Rasmussen’s daily tracking poll has good news for Republicans, and two of the Republican candidates.  The ongoing daily survey of 500 likely voters shows Barack Obama’s job approval at 44/54, the lowest since the end of December in this series, and both Mitt Romney and Rick Santorum have leads in head-to-head matchups:

Looking at Tuesday’s upcoming primaries, the GOP race in Alabama is essentially a three-way tie, while Mitt Romney leads by eight in Mississippi.   Nationally, Romney now leads Rick Santorum by 12 points.  Regardless of who they want to win, 80% of Republican Primary Voters nationwide believe Romney will be the party’s nominee.

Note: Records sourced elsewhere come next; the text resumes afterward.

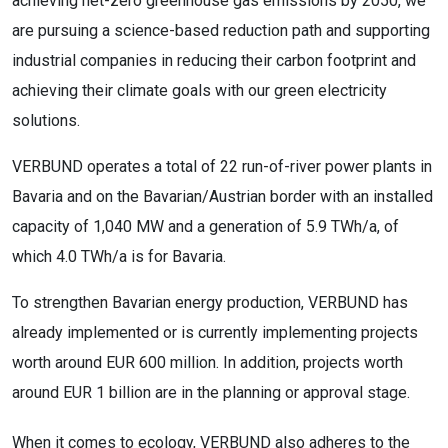
achieving net-zero greenhouse gas emissions by 2050, we
are pursuing a science-based reduction path and supporting
industrial companies in reducing their carbon footprint and
achieving their climate goals with our green electricity
solutions.
VERBUND operates a total of 22 run-of-river power plants in
Bavaria and on the Bavarian/Austrian border with an installed
capacity of 1,040 MW and a generation of 5.9 TWh/a, of
which 4.0 TWh/a is for Bavaria.
To strengthen Bavarian energy production, VERBUND has
already implemented or is currently implementing projects
worth around EUR 600 million. In addition, projects worth
around EUR 1 billion are in the planning or approval stage.
When it comes to ecology, VERBUND also adheres to the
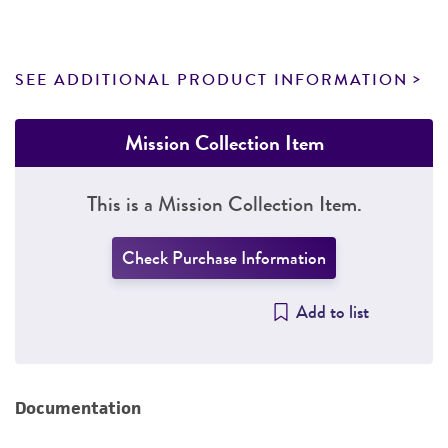
SEE ADDITIONAL PRODUCT INFORMATION
Mission Collection Item
This is a Mission Collection Item.
Check Purchase Information
Add to list
Documentation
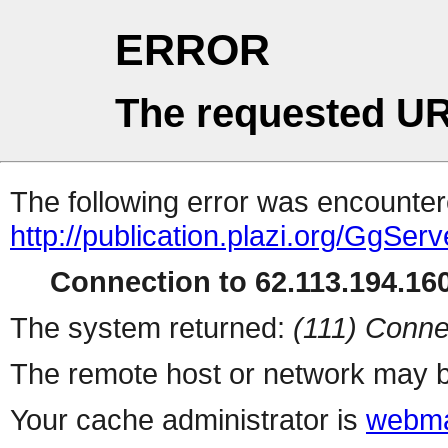
ERROR
The requested UR
The following error was encountere
http://publication.plazi.org/G
Connection to 62.113.194.160
The system returned:
(111) Conne
The remote host or network may b
Your cache administrator is
webma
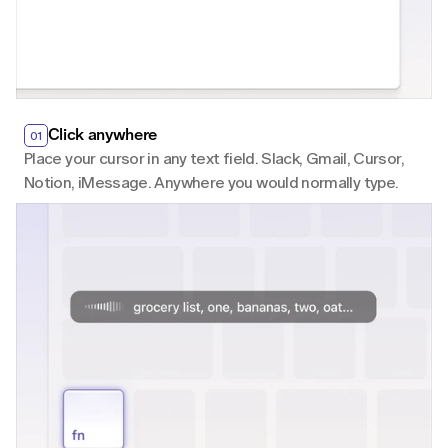
Click anywhere
01
Place your cursor in any text field. Slack, Gmail, Cursor, 
Notion, iMessage. Anywhere you would normally type.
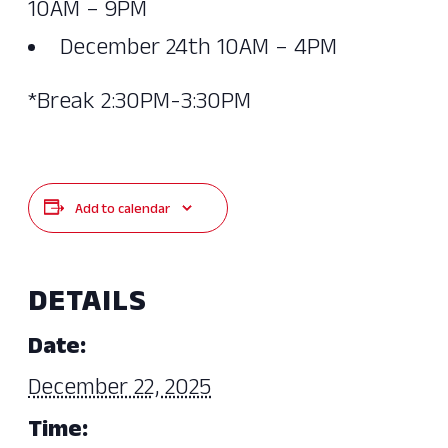
10AM – 9PM
December 24th 10AM – 4PM
*Break 2:30PM-3:30PM
Add to calendar
DETAILS
Date:
December 22, 2025
Time:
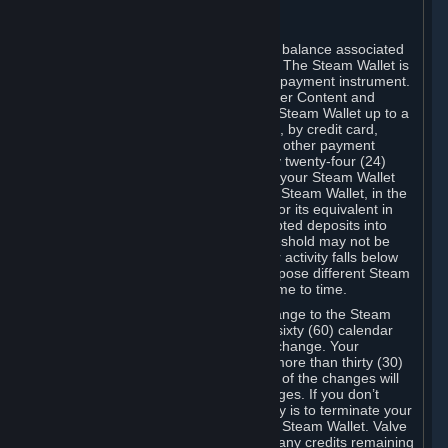
C. Steam Wallet
Steam may make available an account balance associated
with your Account (the "Steam Wallet"). The Steam Wallet is
neither a bank account nor any kind of payment instrument.
It functions as a prepaid balance to order Content and
Services. You may place funds in your Steam Wallet up to a
maximum amount determined by Valve, by credit card,
prepaid card, promotional code, or any other payment
method accepted by Steam. Within any twenty-four (24)
hour period, the total amount stored in your Steam Wallet
plus the total amount spent out of your Steam Wallet, in the
aggregate, may not exceed US$2,000 or its equivalent in
your applicable local currency -- attempted deposits into
your Steam Wallet that exceed this threshold may not be
credited to your Steam Wallet until your activity falls below
this threshold. Valve may change or impose different Steam
Wallet balance and usage limits from time to time.
You will be notified by e-mail of any change to the Steam
Wallet balance and usage limits within sixty (60) calendar
days before the entry into force of the change. Your
continued use of your Steam Account more than thirty (30)
calendar days after the entry into force of the changes will
constitute your acceptance of the changes. If you don’t
agree to the changes, your only remedy is to terminate your
Steam Account or to cease use of your Steam Wallet. Valve
shall not have any obligation to refund any credits remaining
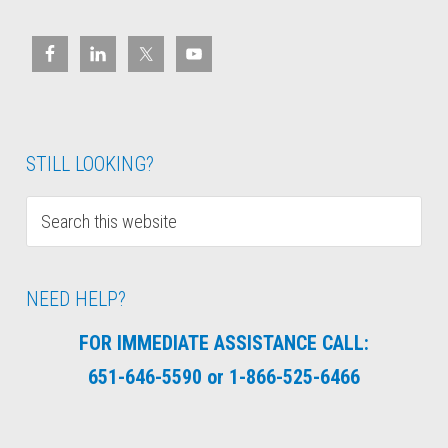
STILL LOOKING?
NEED HELP?
FOR IMMEDIATE ASSISTANCE CALL:
651-646-5590 or 1-866-525-6466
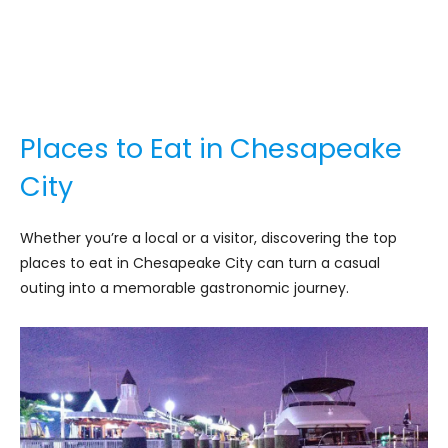
Places to Eat in Chesapeake
City
Whether you’re a local or a visitor, discovering the top
places to eat in Chesapeake City can turn a casual
outing into a memorable gastronomic journey.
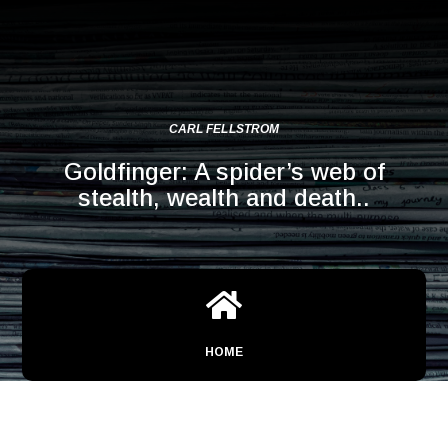
CARL FELLSTROM
Goldfinger: A spider’s web of
stealth, wealth and death..

HOME


With the perception growing that he will be the GOP nominee, Romney leads President Obama by five points in a hypothetical 2012 matchup. Today’s numbers show Romney at 48%, Obama at 43%. That’s Romney’s largest lead since December. Matchup results are updated daily at 9:30 a.m. Eastern (sign up for free daily e-mail update).

If Santorum is the Republican nominee, he is up by one point over the president, 46% to 45%. This is the second time since polling began in 2011 that Santorum has had a slight lead over Obama. Romney is the only other candidate to lead the president more than one time in the polls. See tracking history   for Obama vs. all four Republican candidates.

Obama still beats Newt Gingrich by eight points (48/40) and Ron Paul by two (43/41), but Obama’s position has eroded against three of the four Republicans over the last few weeks.  A month ago, Obama led Romney by 10, 50/40, and Romney’s 48% today is his strongest in the series.  Against Santorum, Obama led by eight at the same time (49/41), and Santorum’s 46% is also his best in the series.  Three weeks ago against Gingrich, Obama led 51/37, but Gingrich hasn’t come close to his peak in the series of 48% at the beginning of January.  Two weeks ago Paul hit 43% for his best showing and eclipsed Obama by two, but that has been the only lead he has had in head-to-head matchups.

As I’ve noted on several occasions, these kind of matchups are apples-to-oranges comparisons, as Democrats are already united behind Obama as a nominee.  The internal divisions of a primary will handicap each Republican in the matchup, and yet Obama can’t stay above either Romney or Santorum, and now has dropped behind Romney farther than the MOE.  When Republicans finally unite behind a candidate, this suggests that Obama will find himself even more at a disadvantage, and that the election still continues to be a referendum on his performance.